Semi-standard disclaimers apply: I don’t own Lois, Superman, or Goldilocks.

I apologize in advance for employing some negative stereotypes and characterizations of police officers -- They were necessary for the story line. In truth, I have nothing but respect for these RL heroes who risk their lives every day to help keep us safe.


Once upon a time, not such a long time ago, in the land of Metropolis...

“Whoa, Lois, you dyed your hair -- Smooth!"

“I’m fairly well known at the precinct, Jimmy; if I am to get to the bottom of the allegations, I have to change my appearance radically. I don’t want anyone to recognize me at a casual glance.”


Lois knew that Intergang was paying a police officer to help break Bill Church out of jail. Three of her sources had tried to tell her more about it. The first tipster was too hot: He had been caught in an arson fire before she could speak with him. The second tipster was too cold: Before their appointment, he had been found dead in a meat locker. But the appointment with Bobby Bigmouth was just right...he was able to help her narrow her suspect list down to three police officers. He also told her that he found out that Intergang communicated with the corrupt officer via e-mail. Lois just needed a few minutes alone with the suspects’ computers to determine the guilty party.
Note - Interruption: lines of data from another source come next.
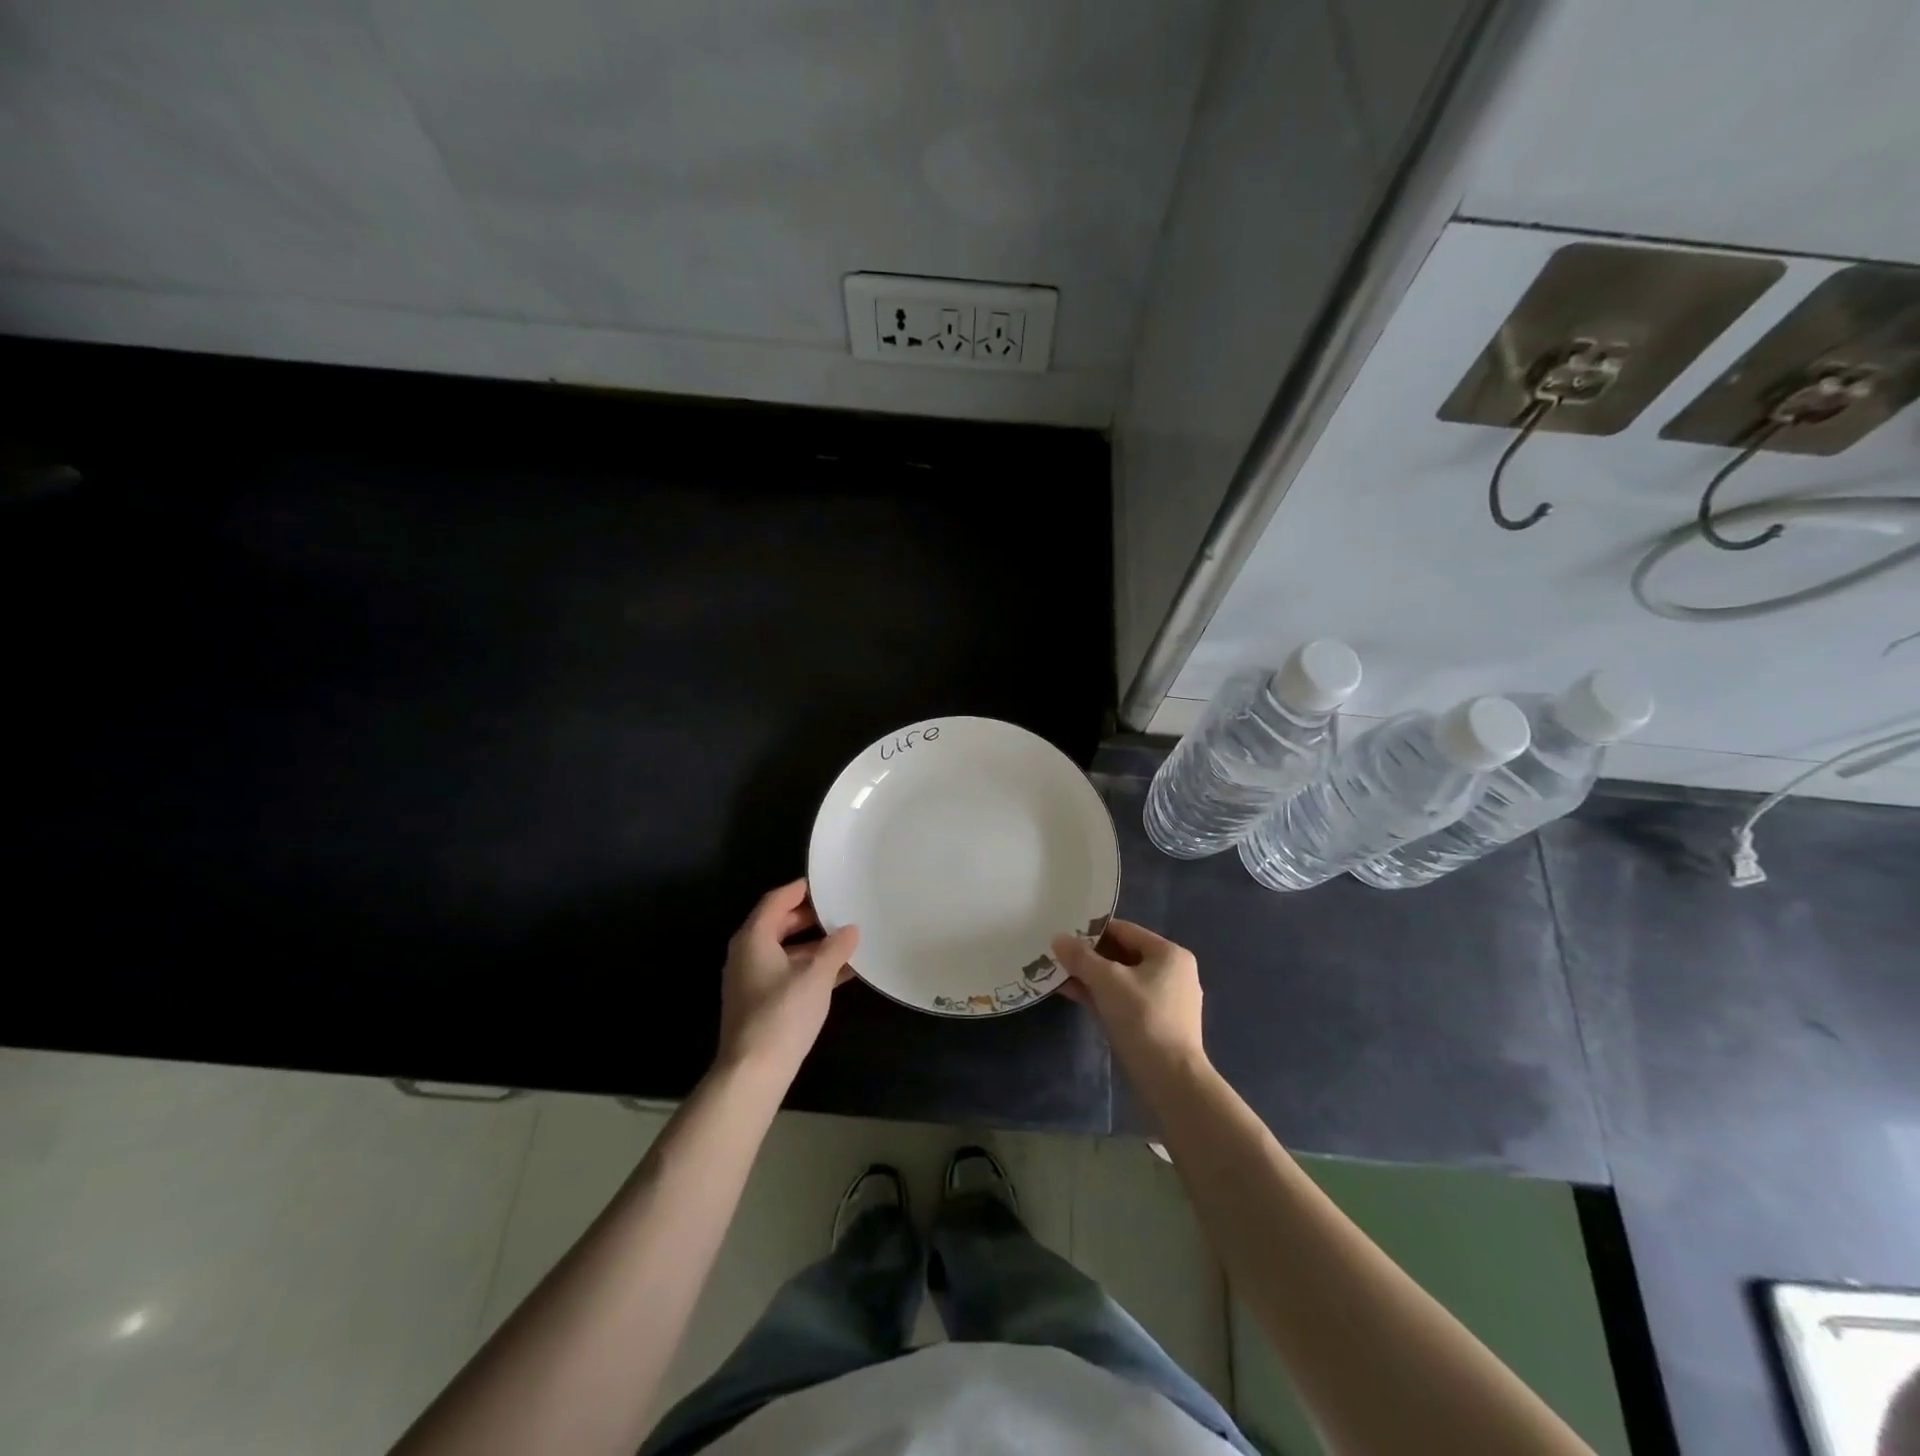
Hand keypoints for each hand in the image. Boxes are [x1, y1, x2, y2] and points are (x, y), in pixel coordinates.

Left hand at [716, 880, 859, 1078]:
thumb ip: (835, 948)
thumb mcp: (816, 976)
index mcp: (754, 938)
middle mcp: (747, 953)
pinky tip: (840, 973)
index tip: (826, 883)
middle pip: (779, 924)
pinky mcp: (759, 1002)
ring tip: (847, 940)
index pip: (777, 900)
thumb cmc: (783, 1014)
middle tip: (841, 909)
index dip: (800, 890)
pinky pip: (786, 972)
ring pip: (785, 950)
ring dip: (814, 945)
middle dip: (810, 918)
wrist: (753, 1072)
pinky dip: (809, 968)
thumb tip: (850, 929)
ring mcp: (751, 979)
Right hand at [1051, 919, 1207, 1078]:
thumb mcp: (1107, 982)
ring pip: (1122, 980)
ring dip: (1092, 978)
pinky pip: (1125, 1000)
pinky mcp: (1157, 1025)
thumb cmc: (1143, 1019)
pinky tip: (1075, 996)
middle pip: (1123, 955)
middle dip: (1089, 957)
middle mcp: (1172, 972)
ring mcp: (1166, 1001)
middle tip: (1057, 957)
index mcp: (1169, 954)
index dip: (1092, 931)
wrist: (1171, 1081)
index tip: (1063, 936)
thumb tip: (1058, 938)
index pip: (1124, 930)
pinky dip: (1102, 996)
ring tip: (1059, 976)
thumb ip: (1081, 957)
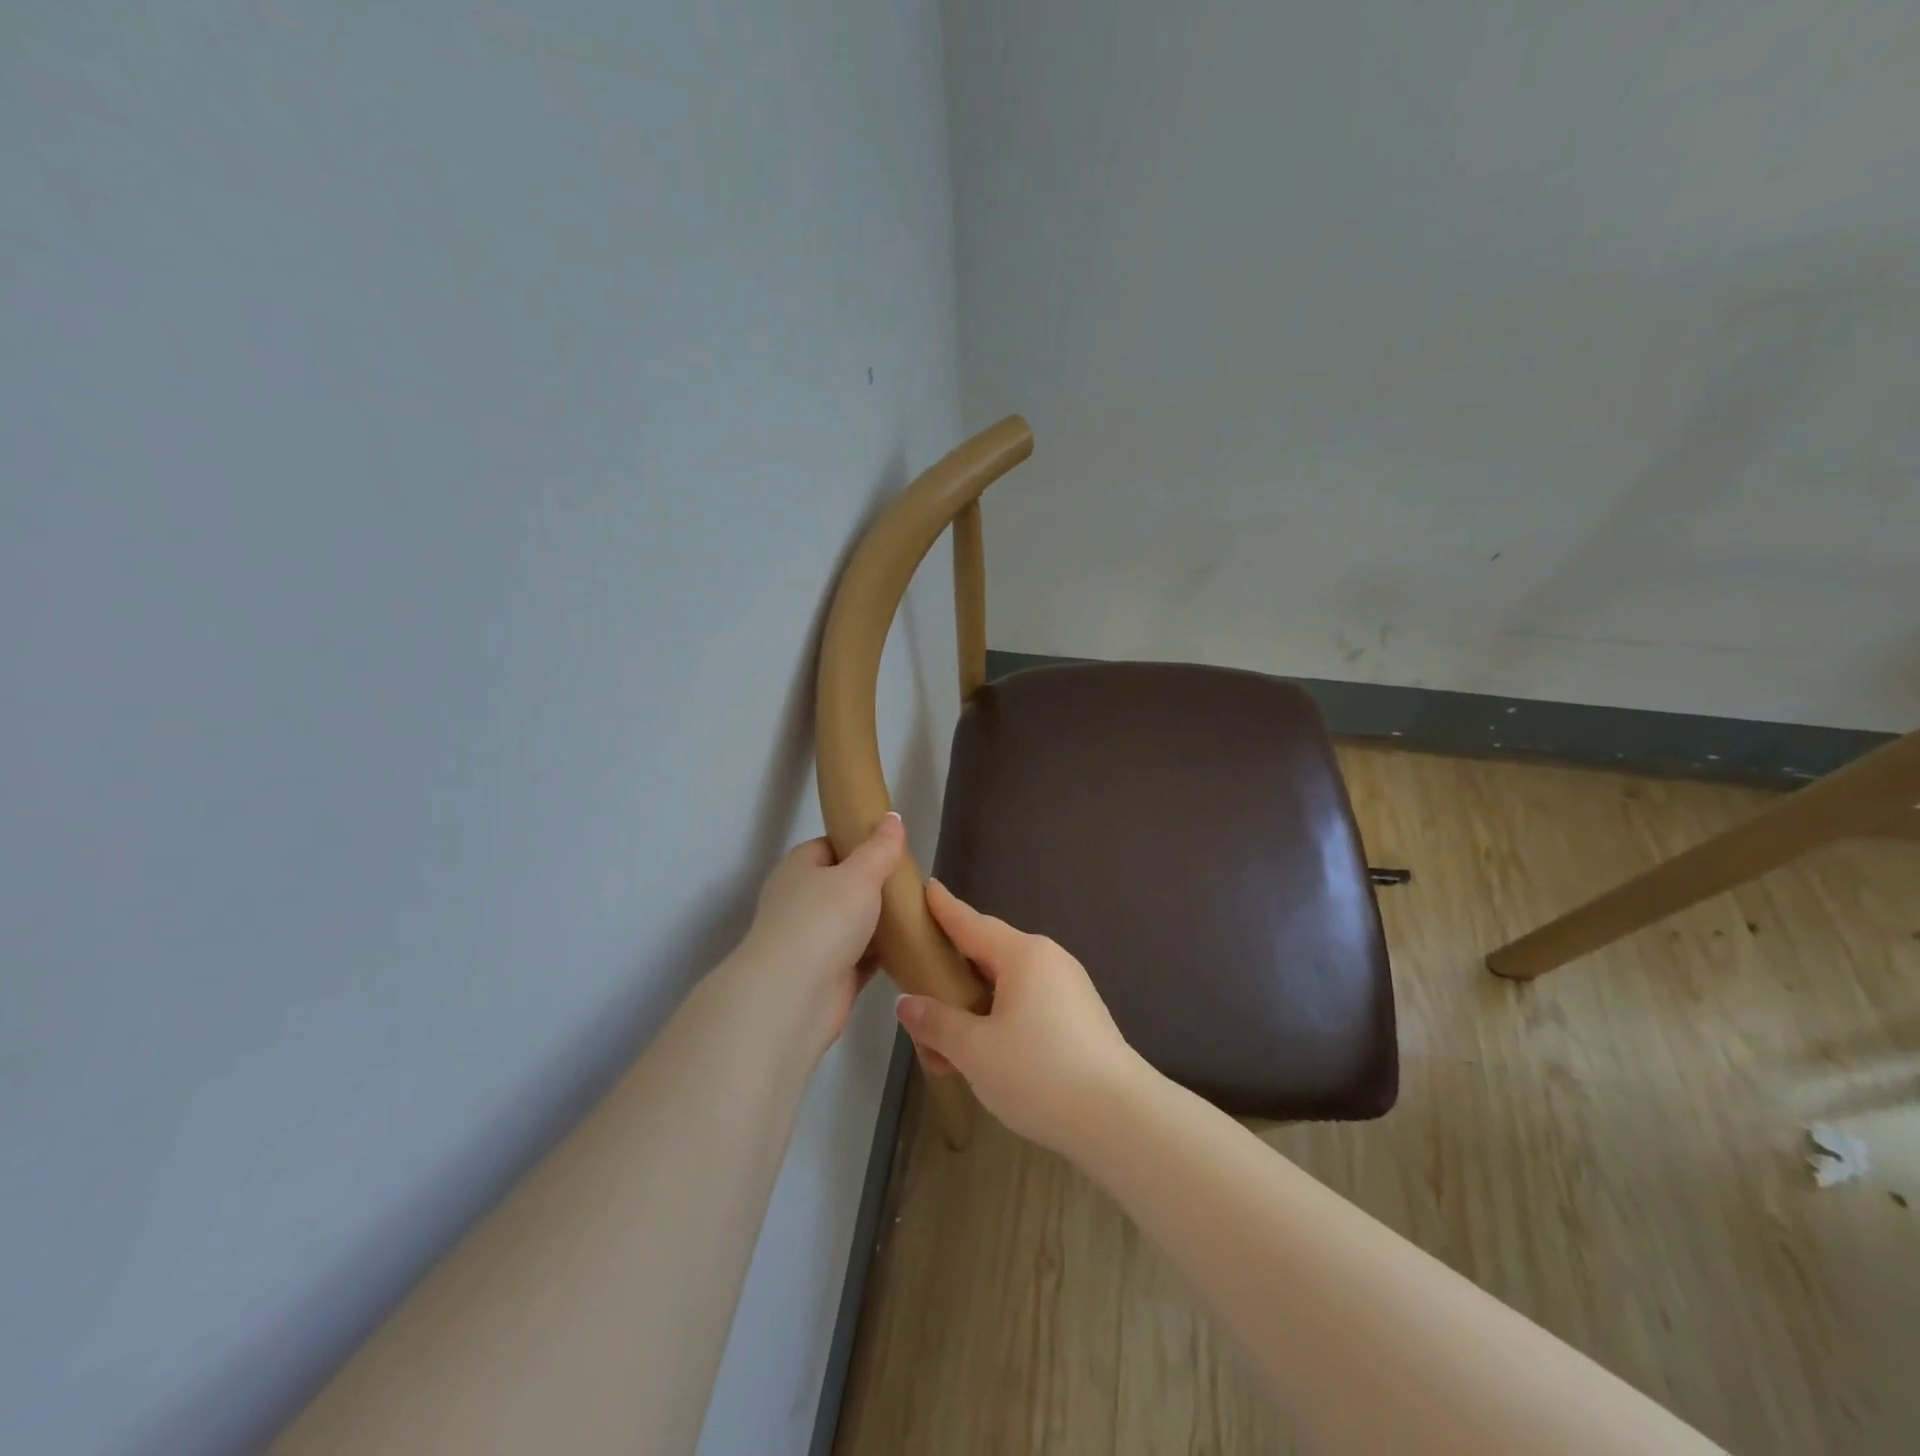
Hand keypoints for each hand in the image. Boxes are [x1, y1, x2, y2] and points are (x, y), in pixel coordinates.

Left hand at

She enlisted Clark’s help to create a diversion. They had decided that they would make their move when most of the officers were either out on their beats or else making their morning “doughnut run". Superman would come in to discuss crime-related matters with the remaining staff. While the men and women in blue were talking with the Man in Blue Tights, she would sneak into the building to do some rapid investigating.

Everything went according to plan. When she checked the first computer, she was shocked to read the officer’s e-mails in which he bragged about how often he got stoned. His incoherent ramblings made it obvious that he wouldn’t be competent enough for Intergang to rely on him -- he was too high. The next officer’s e-mail was equally shocking, in a different way. Although not doing drugs, his writing showed him to be too stupid for Intergang to trust with this delicate part of their scheme -- His IQ was too low. But she struck pay dirt with the third officer’s e-mail: He was just right for the profile of someone whom Intergang would enlist. She was so engrossed with reading his incriminating e-mails that she was oblivious to the impending danger.

The three suspects returned from their doughnut run. The first one went to his desk and commented, “Someone has been using my computer!" Then the second one looked at his PC and stated, “And someone has been using my computer!" Finally the third one checked out his area and exclaimed, “And someone has been using my computer. And look! She’s still there!"

The third man growled so ferociously that Lois was startled back to an awareness of her surroundings once again. She looked up at the three angry “bears" and in less time it would take you to say, “Rumpelstiltskin," she ran out of the precinct building and all the way back to the Planet, as fast as her legs would carry her, where she wrote up the whole corruption story.

And Lois and Clark lived happily ever after.